╭─ Document passage

He actually explains to me that I would probably have more problems from the real government, because there are rumors that rich Europeans are helping fund and helped fund a large part of the rebellious groups, specifically the Zapatistas.
We meander through a million conversations in the next couple hours, talking with the kid sitting across from me who apparently is going to his cousin’s wedding. I slowly get the impression that most people are ending up in Tapachula, a larger city about a half hour from the border, west of here, fairly close to the Pacific coast. I ask if this is true, and they ask me where I am going. Ciudad Cuautemoc.
“No, you don’t want to go there. It is the same as the ugly border towns on the Mexico-US border. It’s a lot of people who saved up money to try to cross the border illegally, to find a job in another country, who got to the border and couldn’t get across and have no money and now just have to find ways to steal or beg or do whatever they can just to live. You’d be an easy target. Plus you aren’t getting there until nighttime anyway making it more dangerous. Plus the buses are horrible from there to Guatemala City.”
He says that he will be there from said date to like six days after, and I see why no reason why I can’t make it, so I plan on it. Like any American, he sends me a million emails trying to “plan” the whole thing, getting secure dates and whatever, finally realizing that my end of it didn’t really involve anything more than simply showing up on time to meet them. That time was then set: May 24th, 9:00 PM, Holiday Inn, Guatemala City, Guatemala, lobby.

╰─
╭─ Stored data

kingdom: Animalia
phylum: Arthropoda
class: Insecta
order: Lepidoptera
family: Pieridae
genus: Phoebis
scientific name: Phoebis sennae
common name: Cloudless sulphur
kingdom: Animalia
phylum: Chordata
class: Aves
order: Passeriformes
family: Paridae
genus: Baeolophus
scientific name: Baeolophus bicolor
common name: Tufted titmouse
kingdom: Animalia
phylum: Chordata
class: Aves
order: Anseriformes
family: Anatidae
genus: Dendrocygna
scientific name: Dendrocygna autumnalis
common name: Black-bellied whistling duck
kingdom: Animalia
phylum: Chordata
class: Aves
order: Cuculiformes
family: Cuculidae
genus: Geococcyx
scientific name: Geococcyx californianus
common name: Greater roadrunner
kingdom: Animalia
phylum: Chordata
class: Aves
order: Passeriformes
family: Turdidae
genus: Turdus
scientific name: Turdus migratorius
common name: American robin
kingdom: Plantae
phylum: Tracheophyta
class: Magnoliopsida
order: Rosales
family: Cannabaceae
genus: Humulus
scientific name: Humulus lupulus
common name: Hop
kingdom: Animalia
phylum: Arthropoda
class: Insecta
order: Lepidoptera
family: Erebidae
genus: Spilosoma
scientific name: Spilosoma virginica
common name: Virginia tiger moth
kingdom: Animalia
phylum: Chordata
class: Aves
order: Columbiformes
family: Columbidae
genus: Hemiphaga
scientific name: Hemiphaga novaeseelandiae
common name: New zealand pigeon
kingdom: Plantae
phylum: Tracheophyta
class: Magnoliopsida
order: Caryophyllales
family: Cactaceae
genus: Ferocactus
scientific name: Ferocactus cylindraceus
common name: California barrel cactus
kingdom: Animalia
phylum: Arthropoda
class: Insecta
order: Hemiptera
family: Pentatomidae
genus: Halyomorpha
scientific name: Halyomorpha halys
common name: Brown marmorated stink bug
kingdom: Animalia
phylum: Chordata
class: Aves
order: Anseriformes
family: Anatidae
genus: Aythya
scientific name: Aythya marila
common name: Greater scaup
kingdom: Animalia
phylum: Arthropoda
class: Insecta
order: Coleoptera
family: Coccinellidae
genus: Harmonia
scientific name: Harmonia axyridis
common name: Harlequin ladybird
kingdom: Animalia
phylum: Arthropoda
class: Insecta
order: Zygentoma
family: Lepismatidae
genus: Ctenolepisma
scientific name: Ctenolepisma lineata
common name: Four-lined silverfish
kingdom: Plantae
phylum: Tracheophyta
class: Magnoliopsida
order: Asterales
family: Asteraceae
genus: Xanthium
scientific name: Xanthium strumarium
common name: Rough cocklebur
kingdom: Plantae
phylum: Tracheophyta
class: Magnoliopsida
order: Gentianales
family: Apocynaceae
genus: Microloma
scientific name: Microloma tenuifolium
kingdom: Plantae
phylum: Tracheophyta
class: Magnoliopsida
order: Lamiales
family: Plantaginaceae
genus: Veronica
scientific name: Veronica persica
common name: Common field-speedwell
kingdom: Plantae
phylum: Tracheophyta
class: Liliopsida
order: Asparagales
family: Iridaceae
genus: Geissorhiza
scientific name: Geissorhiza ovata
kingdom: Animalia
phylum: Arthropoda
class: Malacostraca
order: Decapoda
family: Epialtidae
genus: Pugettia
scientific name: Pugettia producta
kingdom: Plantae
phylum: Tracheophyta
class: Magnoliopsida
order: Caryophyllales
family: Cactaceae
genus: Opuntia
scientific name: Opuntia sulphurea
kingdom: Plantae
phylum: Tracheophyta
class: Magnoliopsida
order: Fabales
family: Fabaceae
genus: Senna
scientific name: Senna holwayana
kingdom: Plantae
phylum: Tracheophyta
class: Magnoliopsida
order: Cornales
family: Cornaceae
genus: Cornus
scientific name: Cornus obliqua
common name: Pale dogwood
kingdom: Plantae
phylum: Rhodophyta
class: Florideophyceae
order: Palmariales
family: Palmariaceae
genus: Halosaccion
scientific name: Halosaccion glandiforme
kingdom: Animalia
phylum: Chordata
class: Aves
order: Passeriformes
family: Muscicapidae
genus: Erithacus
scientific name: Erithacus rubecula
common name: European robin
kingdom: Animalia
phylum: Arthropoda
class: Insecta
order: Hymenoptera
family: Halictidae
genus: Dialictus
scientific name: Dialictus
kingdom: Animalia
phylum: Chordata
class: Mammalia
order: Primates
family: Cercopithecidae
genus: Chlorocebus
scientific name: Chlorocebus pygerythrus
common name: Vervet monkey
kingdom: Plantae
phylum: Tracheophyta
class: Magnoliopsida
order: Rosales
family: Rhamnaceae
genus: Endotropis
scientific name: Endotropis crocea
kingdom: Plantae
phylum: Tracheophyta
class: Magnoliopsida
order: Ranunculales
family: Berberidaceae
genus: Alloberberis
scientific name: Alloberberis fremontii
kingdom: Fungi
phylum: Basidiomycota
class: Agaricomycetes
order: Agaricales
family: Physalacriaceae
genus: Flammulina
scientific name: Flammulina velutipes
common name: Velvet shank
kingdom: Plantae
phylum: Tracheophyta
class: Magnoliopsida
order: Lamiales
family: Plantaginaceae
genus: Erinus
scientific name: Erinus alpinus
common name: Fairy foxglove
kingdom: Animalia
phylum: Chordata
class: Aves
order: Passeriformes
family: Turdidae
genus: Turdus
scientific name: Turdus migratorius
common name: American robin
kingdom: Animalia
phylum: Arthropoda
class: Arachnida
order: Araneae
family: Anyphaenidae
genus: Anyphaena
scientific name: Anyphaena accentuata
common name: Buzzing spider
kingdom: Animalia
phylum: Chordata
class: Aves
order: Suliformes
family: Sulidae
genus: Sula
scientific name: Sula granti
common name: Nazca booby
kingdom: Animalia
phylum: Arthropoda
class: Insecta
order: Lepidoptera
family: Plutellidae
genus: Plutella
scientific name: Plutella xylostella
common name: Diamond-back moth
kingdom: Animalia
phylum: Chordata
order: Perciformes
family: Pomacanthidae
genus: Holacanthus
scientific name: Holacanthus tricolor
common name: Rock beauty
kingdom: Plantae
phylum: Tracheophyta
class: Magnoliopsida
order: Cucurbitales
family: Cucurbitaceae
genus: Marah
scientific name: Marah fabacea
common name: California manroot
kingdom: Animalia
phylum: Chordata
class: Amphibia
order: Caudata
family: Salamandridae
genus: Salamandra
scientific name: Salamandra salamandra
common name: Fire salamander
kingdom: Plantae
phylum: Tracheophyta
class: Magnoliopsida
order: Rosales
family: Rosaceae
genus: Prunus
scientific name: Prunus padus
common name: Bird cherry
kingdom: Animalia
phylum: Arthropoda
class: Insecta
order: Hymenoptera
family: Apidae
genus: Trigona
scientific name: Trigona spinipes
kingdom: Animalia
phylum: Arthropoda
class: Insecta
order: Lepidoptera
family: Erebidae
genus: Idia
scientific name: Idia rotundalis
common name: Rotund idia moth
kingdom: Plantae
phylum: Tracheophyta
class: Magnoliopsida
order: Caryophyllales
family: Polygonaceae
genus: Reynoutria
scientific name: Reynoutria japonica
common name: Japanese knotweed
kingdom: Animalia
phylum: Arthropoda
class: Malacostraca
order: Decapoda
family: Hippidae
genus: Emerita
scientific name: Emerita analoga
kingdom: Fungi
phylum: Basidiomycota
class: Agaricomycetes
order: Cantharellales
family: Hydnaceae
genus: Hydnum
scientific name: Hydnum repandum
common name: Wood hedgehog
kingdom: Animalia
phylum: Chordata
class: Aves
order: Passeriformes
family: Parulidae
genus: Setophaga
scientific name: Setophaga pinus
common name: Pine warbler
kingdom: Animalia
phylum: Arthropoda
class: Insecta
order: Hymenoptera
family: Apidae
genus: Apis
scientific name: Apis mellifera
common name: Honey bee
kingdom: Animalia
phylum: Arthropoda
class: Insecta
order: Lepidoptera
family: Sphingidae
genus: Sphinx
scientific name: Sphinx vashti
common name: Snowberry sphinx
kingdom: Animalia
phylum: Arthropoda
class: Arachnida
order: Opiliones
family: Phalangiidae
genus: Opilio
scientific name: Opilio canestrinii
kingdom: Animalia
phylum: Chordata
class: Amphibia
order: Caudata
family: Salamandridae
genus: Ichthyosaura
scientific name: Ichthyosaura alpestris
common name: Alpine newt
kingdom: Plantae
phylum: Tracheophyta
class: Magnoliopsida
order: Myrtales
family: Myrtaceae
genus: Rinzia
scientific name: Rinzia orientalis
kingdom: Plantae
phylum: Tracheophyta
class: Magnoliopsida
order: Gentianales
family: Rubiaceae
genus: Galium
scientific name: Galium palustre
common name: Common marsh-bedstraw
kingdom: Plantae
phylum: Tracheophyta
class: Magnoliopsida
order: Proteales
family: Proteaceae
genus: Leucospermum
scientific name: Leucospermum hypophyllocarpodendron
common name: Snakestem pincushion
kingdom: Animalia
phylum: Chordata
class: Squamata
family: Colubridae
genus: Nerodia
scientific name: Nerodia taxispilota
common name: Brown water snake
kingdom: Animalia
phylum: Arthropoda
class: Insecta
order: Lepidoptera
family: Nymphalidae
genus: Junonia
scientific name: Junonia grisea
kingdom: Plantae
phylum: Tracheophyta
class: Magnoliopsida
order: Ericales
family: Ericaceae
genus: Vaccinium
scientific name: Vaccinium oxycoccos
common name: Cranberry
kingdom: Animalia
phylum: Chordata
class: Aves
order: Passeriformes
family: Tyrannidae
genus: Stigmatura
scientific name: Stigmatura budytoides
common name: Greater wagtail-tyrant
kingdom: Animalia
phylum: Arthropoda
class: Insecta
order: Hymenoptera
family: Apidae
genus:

╰─

**Short task A:**
Summarize the travel narrative in exactly two sentences.
**Short task B:**
Carry on with the travel narrative from the point at which it stops.

**Output A:**
During a bus ride, the narrator hears that the real government could cause more problems because of rumors that rich Europeans funded rebel groups such as the Zapatistas, and the narrator learns that most riders are headed to Tapachula. Fellow passengers warn against going on to Ciudad Cuautemoc, describing it as a dangerous border town of stranded, penniless migrants that the narrator would reach at night, with horrible buses to Guatemala City, and a meeting with an acquaintance is later fixed for May 24th at 9:00 PM in the lobby of the Holiday Inn in Guatemala City.

**Output B:**
Sweet. Classes and whatever other life events happened, and suddenly it was like a week before. I ran to the hacienda to find Hi-may to see if he knows anyone or bus schedules or any related info. He does. Horray. He tells me this: the bus line is Cristobal Colon (“OCC”), buses leave every couple hours, it’s about 600 pesos, he knows some people in San Cristobal de las Casas, Chiapas, but recommends a cheap hotel that is easy to get to. Some other random information is useful, mostly the info about it not being as scary as I think it is. Oooo, Chiapas. Mufasa. Apparently, he tells me, Cristobal de las Casas is a pretty chill place with tons of things to see and lots of tourists. As it turns out, he is correct. He recommends some places to see and recommends a week stay there to see everything. He tells me to see the Laguna de Montabella, which, quote, “is the most beautiful thing I have ever seen and probably the most beautiful thing on Earth.” It’s on the list, but I just don’t know if I have time. I don’t have the money, and need to be in Guatemala City at 9:00 on May 24th in the Holiday Inn lobby. Whatever. He tells me to see Palenque and San Juan Chamula and some other stuff that means nothing to me.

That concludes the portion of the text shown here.